Consumer confidence in the UK has dropped to the lowest level since records began nearly five decades ago, business intelligence firm Growth from Knowledge (GfK) has said.
GfK’s long-running Consumer Confidence Index decreased two points to minus 40 in May, the lowest score since records began in 1974.
The data comes as UK inflation reaches a 40-year high amid soaring food and fuel prices, adding to the financial pressure on millions of British households.
The Consumer Price Index (CPI) inflation rose to 9 percent in the 12 months to April, up from an already high 7 percent in March, according to the Office of National Statistics (ONS).
There is widespread pessimism over the situation of the UK economy.
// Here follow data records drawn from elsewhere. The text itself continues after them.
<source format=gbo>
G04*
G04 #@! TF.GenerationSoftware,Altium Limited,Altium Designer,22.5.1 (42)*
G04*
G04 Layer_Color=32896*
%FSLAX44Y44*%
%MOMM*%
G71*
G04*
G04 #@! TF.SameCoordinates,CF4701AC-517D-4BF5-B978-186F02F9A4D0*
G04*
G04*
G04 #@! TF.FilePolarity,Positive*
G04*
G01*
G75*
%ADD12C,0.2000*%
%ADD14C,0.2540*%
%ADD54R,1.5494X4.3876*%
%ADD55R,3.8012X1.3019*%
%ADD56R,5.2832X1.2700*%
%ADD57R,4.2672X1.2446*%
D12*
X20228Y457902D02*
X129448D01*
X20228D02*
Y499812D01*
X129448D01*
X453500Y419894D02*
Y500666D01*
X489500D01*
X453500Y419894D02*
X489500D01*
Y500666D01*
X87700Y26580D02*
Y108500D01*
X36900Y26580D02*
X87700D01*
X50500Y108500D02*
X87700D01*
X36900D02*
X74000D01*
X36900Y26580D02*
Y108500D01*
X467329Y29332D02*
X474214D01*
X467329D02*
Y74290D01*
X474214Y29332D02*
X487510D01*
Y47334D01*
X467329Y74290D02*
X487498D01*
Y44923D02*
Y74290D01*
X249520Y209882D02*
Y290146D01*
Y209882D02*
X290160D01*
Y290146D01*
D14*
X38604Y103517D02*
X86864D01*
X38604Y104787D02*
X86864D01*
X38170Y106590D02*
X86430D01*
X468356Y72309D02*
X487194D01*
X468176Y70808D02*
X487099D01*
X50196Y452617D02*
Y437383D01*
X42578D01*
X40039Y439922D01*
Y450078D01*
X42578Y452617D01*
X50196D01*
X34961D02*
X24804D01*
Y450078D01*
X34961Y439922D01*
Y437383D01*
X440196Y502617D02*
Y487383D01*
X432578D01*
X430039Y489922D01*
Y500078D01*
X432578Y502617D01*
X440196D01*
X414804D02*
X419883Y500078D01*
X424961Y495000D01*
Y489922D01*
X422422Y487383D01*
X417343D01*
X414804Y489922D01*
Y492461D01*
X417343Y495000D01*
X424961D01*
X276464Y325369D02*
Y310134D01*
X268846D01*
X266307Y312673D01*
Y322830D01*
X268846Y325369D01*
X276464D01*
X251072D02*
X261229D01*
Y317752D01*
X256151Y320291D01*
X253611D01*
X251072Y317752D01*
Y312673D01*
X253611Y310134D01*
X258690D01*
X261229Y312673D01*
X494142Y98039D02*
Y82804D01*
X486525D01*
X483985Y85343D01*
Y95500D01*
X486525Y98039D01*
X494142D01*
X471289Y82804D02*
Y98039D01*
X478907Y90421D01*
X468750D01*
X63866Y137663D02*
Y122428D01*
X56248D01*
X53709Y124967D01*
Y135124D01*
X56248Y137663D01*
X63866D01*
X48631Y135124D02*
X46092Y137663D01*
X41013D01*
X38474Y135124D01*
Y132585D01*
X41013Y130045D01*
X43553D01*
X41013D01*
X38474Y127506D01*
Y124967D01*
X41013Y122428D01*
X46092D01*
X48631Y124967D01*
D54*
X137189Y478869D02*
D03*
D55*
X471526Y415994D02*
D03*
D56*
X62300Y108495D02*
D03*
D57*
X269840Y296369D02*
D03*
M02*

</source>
Confidence in the general economic situation has fallen to minus 63 looking back over the past year, and minus 56 for the next 12 months.
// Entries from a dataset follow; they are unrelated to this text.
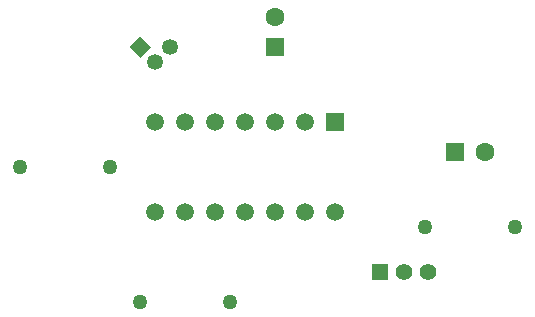
<source format=gbl>
G04 DipTrace 2.4.0.2*
%INBottom.gbl*%
%MOIN*%
%ADD15R,0.0591X0.0591*%
%ADD16C,0.0591*%
%ADD17C,0.05*%
%ADD18C,0.05*%
%ADD19C,0.063*%
%ADD20R,0.063X0.063*%
%ADD21R,0.0551X0.0551*%
%ADD22C,0.0551*%
%ADD23C,0.0531*%
%FSLAX44Y44*%
G04*
G70*
G90*
G75*
G01*
%LNBottom*%
%LPD*%
D15*
X15440Y11440D3*
D16*
X14440D3*
X13440D3*
X12440D3*
X11440D3*
X10440D3*
X9440D3*
Y8440D3*
X10440D3*
X11440D3*
X12440D3*
X13440D3*
X14440D3*
X15440D3*
D17*
X11940Y5440D3*
D18*
X8940D3*
D19*
X13440Y14940D3*
D20*
Y13940D3*
D17*
X21440Y7940D3*
D18*
X18440D3*
D17*
X4940Y9940D3*
D18*
X7940D3*
D19*
X20440Y10440D3*
D20*
X19440D3*
D21*
X16940Y6440D3*
D22*
X17727D3*
X18515D3*
D23*
X9940Y13940D3*
X9440Y13440D3*
G36*
X8940Y14294D2*
X9294Y13940D1*
X8940Y13586D1*
X8586Y13940D1*
X8940Y14294D1*
G37*
M02*

</source>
The major purchase index, an indicator of confidence in buying big-ticket items, has now fallen to minus 35, reflecting the latest “dismal” set of retail sales figures, GfK said.
Confidence in personal finances over the past 12 months fell three points to minus 22, 18 points worse than this time last year.
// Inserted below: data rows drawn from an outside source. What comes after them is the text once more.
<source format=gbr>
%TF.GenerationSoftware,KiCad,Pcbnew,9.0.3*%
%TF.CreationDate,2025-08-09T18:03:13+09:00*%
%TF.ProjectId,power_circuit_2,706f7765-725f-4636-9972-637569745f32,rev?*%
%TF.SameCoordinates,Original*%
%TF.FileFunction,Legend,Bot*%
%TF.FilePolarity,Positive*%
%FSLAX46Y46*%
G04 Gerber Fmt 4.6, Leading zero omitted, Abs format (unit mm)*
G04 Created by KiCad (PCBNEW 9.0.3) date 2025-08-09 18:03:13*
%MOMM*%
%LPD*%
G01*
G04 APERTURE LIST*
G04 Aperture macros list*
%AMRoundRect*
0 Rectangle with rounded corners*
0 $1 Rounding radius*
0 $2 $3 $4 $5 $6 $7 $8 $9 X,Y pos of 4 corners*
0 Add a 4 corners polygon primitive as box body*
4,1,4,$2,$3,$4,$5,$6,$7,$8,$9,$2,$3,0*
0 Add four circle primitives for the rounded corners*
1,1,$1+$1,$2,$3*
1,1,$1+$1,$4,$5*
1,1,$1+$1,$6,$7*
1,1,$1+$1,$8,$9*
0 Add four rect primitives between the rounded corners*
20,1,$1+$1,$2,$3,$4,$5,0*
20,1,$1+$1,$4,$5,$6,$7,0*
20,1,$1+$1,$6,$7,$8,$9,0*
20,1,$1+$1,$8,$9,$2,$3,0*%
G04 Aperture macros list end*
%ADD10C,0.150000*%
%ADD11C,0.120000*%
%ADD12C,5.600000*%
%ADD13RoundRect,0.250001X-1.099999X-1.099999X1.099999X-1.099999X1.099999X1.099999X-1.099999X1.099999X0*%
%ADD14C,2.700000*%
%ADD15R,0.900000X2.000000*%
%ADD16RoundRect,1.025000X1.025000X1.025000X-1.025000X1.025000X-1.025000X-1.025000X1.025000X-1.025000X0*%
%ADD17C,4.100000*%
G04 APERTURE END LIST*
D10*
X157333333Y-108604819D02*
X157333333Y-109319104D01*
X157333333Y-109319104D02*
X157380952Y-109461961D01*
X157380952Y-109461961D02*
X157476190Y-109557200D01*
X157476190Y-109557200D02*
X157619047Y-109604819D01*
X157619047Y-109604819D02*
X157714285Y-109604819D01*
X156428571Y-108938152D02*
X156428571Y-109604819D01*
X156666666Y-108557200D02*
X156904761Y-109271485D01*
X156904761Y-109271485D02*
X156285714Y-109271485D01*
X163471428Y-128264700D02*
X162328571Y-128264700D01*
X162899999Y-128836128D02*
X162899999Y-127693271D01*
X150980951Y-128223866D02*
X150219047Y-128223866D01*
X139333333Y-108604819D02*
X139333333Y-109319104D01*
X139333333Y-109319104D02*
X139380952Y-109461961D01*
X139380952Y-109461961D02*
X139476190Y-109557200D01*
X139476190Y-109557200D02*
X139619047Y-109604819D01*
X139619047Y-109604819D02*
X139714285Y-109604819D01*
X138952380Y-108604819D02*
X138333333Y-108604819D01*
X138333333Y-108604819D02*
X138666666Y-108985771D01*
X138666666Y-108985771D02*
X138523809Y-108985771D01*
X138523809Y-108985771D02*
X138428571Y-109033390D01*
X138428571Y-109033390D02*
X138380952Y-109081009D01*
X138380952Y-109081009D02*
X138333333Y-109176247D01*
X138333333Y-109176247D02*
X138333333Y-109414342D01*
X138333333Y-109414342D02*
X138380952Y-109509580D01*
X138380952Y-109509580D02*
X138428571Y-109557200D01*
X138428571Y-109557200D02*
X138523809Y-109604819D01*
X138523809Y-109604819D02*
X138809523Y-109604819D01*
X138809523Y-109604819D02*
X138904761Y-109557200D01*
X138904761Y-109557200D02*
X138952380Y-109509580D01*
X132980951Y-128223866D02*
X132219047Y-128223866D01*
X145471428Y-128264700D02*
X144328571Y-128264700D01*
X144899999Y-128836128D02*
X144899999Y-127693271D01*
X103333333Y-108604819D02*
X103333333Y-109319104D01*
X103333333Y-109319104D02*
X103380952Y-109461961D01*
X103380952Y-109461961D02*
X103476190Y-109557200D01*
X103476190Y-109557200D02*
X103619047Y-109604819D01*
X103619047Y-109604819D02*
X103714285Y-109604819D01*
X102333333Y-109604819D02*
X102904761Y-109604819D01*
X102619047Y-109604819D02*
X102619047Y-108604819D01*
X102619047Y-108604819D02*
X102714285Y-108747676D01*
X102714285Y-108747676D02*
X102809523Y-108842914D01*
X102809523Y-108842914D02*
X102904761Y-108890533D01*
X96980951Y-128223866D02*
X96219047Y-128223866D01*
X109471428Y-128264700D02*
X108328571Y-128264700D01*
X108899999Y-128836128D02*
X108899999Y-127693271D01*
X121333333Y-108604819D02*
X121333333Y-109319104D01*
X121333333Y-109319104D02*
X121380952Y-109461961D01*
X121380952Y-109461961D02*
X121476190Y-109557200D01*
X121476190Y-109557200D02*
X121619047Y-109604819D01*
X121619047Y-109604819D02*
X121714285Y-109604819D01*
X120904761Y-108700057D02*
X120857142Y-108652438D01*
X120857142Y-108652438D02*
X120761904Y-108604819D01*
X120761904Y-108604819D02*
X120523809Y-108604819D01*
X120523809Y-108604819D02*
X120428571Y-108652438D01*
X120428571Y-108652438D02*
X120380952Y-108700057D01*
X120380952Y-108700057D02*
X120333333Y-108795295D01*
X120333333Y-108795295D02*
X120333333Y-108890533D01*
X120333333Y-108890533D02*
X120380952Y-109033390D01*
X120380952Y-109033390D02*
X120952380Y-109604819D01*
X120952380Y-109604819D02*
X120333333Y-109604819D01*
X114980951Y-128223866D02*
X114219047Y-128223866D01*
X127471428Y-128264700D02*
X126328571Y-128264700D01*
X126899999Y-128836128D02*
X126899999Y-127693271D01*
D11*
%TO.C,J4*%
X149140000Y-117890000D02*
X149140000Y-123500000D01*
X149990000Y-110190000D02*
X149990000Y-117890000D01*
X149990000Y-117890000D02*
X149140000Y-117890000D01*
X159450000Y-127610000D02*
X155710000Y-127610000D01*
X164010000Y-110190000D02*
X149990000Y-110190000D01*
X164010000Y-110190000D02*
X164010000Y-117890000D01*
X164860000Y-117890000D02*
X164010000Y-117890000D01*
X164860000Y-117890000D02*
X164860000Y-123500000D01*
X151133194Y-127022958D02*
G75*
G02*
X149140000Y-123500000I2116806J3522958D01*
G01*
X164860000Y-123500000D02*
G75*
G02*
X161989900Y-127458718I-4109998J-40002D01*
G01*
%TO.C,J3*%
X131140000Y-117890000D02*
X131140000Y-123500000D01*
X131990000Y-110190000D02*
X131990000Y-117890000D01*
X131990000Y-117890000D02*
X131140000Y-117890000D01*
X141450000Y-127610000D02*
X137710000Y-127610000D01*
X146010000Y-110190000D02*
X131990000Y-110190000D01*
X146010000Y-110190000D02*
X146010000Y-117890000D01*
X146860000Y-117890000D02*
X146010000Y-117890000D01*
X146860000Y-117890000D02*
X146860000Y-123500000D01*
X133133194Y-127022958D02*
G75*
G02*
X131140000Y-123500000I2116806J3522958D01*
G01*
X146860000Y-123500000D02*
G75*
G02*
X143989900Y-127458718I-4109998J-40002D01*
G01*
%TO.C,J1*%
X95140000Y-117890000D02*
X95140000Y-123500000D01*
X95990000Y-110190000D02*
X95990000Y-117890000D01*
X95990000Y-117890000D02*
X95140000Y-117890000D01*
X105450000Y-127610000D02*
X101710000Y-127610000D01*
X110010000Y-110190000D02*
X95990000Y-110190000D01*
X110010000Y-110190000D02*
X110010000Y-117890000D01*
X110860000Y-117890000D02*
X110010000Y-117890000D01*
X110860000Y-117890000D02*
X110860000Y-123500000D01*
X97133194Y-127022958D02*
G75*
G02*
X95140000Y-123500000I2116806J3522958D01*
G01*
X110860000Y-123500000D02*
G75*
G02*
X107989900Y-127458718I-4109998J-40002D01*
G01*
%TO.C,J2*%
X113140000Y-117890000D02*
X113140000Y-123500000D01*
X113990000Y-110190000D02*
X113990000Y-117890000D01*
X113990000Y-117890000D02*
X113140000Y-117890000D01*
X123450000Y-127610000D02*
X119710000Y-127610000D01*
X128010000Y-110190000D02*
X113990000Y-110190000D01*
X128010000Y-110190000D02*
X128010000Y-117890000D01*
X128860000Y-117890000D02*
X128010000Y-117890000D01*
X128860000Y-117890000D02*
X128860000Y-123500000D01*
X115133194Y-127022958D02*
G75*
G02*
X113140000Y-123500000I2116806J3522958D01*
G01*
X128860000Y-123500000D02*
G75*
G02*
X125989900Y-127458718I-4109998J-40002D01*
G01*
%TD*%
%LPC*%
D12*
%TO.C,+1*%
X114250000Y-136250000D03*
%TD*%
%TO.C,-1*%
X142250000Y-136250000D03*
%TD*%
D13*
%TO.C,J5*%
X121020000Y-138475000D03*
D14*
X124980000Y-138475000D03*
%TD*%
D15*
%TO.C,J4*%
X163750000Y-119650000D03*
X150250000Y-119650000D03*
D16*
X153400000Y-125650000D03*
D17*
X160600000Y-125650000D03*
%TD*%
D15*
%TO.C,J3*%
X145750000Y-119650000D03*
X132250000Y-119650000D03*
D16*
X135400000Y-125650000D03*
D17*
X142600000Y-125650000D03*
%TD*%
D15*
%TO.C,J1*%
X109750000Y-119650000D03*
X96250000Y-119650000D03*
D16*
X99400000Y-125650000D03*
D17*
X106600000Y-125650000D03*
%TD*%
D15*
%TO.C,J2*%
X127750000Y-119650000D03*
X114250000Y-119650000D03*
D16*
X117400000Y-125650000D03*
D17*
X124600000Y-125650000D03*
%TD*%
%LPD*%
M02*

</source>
GfK client strategy director Joe Staton said consumer confidence is now lower than in the worst crises in the last five decades.
He said: “May’s result is one point lower than the previous record set in July 2008 when the headline score plunged to minus 39. This means consumer confidence is now weaker than in the darkest days of the global banking crisis, the impact of Brexit on the economy, or the COVID shutdown.”
Staton added that the outlook for consumer confidence is “gloomy,” and “nothing on the economic horizon shows a reason for optimism any time soon.”
Accounting firm KPMG said that businesses could face major problems if consumer confidence continues to slip in the coming months.
Linda Ellett, KPMG’s UK head of retail and leisure consumer markets, said: “The cost-of-living squeeze is, of course, feeling tighter for some consumers than others. Among those we’ve surveyed, one third of consumers that started 2022 with savings are dipping into them to help meet their monthly essential costs.
“But two-thirds of consumers with savings still plan to spend some on the things that they want in 2022. It’s looking vital for the high street that in the coming months this group remain willing and able to spend.”
IEA Economics Fellow Julian Jessop said that consumer confidence is now “so fragile that it may be too risky to delay the announcement of additional help until the autumn.”